**What you have to do**. Copy out every line from the records that includes "Bologna".

(Collected data)
┌──

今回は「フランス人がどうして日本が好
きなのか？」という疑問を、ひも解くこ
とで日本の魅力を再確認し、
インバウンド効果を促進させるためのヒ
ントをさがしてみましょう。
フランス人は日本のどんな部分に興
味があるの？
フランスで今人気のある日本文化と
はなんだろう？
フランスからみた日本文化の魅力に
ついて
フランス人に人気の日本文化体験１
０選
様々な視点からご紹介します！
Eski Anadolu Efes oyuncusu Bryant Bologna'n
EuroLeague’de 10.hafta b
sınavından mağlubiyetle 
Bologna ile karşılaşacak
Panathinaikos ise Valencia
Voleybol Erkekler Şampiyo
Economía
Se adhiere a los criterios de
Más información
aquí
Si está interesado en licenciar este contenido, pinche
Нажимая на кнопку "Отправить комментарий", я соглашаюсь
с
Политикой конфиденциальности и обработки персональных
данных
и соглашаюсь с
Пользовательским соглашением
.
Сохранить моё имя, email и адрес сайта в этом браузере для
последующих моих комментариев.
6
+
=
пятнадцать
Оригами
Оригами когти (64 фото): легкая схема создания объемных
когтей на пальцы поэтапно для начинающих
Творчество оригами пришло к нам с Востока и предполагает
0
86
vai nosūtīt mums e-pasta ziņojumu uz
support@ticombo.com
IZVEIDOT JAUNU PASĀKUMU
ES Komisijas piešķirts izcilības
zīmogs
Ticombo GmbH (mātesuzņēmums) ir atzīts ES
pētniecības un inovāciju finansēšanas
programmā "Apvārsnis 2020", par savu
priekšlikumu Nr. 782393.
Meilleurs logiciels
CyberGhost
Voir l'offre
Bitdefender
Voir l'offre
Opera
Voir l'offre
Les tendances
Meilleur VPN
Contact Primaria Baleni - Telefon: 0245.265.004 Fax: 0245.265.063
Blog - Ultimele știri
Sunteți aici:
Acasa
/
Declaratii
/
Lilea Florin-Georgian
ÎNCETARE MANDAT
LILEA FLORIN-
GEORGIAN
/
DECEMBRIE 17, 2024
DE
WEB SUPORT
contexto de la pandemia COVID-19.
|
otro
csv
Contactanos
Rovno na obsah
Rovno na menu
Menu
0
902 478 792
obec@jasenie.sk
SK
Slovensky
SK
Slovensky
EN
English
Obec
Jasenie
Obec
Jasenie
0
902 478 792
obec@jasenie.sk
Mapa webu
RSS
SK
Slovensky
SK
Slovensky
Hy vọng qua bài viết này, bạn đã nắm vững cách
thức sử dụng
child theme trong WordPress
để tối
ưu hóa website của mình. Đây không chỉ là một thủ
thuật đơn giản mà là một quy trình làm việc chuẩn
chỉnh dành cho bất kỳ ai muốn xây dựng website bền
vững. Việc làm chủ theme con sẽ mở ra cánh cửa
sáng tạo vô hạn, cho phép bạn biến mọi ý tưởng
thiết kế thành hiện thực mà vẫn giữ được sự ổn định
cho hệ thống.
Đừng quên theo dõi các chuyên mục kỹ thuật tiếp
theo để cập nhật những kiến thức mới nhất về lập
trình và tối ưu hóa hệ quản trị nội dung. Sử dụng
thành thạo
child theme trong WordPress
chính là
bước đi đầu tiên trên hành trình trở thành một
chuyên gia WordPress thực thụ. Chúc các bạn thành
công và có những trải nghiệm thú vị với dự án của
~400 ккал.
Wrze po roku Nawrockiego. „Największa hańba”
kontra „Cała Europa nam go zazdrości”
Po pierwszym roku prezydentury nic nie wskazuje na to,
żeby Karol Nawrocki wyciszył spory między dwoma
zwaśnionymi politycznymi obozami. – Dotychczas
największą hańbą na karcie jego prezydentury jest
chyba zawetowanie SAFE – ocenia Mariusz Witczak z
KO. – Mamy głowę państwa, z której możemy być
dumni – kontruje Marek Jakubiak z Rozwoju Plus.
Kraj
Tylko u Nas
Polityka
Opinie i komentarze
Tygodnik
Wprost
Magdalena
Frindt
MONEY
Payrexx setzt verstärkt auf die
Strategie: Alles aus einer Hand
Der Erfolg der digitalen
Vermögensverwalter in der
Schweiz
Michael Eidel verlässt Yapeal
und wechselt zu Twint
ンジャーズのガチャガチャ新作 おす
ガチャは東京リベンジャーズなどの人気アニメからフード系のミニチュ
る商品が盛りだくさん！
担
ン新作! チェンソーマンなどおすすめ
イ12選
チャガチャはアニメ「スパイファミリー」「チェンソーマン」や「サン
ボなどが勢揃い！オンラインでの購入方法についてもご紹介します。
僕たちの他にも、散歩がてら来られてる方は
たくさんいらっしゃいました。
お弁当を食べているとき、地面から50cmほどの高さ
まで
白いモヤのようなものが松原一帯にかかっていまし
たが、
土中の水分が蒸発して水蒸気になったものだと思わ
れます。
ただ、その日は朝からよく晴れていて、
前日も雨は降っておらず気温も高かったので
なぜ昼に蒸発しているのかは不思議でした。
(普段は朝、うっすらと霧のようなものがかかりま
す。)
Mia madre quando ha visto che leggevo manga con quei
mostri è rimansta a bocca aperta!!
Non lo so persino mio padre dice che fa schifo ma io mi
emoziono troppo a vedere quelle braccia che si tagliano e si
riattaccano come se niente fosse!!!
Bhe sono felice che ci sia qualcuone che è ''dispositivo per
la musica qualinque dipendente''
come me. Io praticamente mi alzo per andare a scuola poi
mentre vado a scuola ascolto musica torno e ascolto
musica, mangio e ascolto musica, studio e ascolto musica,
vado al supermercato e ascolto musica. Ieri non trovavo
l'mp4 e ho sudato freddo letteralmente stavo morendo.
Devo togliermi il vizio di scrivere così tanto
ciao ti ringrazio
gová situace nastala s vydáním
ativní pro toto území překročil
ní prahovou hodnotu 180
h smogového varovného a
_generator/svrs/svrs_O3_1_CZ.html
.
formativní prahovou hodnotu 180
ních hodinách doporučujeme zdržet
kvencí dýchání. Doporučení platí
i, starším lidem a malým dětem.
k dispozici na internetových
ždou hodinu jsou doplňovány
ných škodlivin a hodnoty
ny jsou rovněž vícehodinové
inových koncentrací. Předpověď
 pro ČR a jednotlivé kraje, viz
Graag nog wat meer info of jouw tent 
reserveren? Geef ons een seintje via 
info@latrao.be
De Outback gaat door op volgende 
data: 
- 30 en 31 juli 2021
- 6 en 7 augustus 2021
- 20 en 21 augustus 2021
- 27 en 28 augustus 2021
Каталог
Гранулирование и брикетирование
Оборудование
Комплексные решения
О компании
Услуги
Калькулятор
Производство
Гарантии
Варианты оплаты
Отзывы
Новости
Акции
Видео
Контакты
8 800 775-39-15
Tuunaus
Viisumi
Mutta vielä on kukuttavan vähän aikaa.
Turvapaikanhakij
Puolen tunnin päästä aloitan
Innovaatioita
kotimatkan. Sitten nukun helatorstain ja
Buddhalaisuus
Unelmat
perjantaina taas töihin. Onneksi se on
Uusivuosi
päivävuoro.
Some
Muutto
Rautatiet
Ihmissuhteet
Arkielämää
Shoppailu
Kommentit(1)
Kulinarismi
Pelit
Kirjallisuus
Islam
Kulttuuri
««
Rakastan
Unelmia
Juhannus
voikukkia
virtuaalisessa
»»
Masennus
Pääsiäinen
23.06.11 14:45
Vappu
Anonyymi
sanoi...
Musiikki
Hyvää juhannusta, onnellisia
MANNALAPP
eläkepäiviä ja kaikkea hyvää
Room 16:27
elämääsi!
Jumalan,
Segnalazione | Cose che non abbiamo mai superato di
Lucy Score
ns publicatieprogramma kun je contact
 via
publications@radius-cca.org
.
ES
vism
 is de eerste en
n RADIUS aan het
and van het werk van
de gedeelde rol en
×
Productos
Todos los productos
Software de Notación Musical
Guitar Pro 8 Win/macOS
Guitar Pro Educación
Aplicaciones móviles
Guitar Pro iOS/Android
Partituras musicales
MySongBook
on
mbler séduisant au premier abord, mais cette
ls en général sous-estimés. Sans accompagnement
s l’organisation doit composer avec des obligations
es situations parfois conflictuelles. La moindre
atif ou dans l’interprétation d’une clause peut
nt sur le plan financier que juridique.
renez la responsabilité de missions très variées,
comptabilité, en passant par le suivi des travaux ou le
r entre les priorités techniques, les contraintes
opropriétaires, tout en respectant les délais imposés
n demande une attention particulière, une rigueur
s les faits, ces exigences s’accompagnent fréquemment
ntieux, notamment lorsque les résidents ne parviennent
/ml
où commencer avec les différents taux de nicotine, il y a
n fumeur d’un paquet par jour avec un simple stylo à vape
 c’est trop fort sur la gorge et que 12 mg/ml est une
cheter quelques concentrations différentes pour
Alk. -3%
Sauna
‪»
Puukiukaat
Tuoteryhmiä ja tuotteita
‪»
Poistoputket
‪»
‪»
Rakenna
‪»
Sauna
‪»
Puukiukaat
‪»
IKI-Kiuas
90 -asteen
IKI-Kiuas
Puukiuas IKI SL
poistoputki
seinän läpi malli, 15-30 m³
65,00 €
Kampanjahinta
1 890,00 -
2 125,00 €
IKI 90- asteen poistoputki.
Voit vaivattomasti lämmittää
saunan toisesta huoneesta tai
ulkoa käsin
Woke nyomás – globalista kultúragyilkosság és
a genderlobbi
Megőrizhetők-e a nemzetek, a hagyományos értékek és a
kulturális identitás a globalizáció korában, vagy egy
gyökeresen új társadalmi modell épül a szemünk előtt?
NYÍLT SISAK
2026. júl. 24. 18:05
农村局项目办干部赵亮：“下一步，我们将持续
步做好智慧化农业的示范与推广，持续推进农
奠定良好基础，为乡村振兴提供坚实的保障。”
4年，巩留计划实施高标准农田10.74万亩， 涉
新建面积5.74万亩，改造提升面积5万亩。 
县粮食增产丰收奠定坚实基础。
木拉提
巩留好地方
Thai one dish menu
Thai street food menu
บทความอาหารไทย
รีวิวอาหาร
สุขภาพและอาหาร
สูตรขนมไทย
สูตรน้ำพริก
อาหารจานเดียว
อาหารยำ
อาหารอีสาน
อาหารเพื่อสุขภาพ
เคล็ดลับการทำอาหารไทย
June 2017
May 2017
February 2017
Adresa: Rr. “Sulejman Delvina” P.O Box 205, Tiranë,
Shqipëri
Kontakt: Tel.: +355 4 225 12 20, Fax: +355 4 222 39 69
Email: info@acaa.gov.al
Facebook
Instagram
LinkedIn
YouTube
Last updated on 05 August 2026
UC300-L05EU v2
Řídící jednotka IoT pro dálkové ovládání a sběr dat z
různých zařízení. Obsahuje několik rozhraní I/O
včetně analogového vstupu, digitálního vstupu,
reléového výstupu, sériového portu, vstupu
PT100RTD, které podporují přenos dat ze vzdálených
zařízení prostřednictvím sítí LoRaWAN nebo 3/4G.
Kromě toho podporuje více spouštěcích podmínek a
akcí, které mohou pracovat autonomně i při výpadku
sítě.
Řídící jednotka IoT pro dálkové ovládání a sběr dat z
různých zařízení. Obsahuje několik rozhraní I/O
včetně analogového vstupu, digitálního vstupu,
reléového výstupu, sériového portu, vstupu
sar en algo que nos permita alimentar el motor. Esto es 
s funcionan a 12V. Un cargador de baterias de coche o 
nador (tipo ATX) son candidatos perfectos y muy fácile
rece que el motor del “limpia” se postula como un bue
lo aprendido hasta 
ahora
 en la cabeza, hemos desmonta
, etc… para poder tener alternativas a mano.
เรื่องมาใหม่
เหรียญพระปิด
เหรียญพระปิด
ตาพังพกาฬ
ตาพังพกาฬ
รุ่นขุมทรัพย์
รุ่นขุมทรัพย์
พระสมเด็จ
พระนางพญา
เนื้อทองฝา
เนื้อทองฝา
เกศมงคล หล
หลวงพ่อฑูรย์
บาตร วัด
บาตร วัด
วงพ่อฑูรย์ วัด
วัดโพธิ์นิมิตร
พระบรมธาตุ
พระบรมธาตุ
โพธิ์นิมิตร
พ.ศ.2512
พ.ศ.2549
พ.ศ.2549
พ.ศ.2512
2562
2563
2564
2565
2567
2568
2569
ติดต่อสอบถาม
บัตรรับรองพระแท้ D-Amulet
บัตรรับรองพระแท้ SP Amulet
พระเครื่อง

└──

**Solution to this exercise**.
Eski Anadolu Efes oyuncusu Bryant Bologna'n
Bologna ile karşılaşacak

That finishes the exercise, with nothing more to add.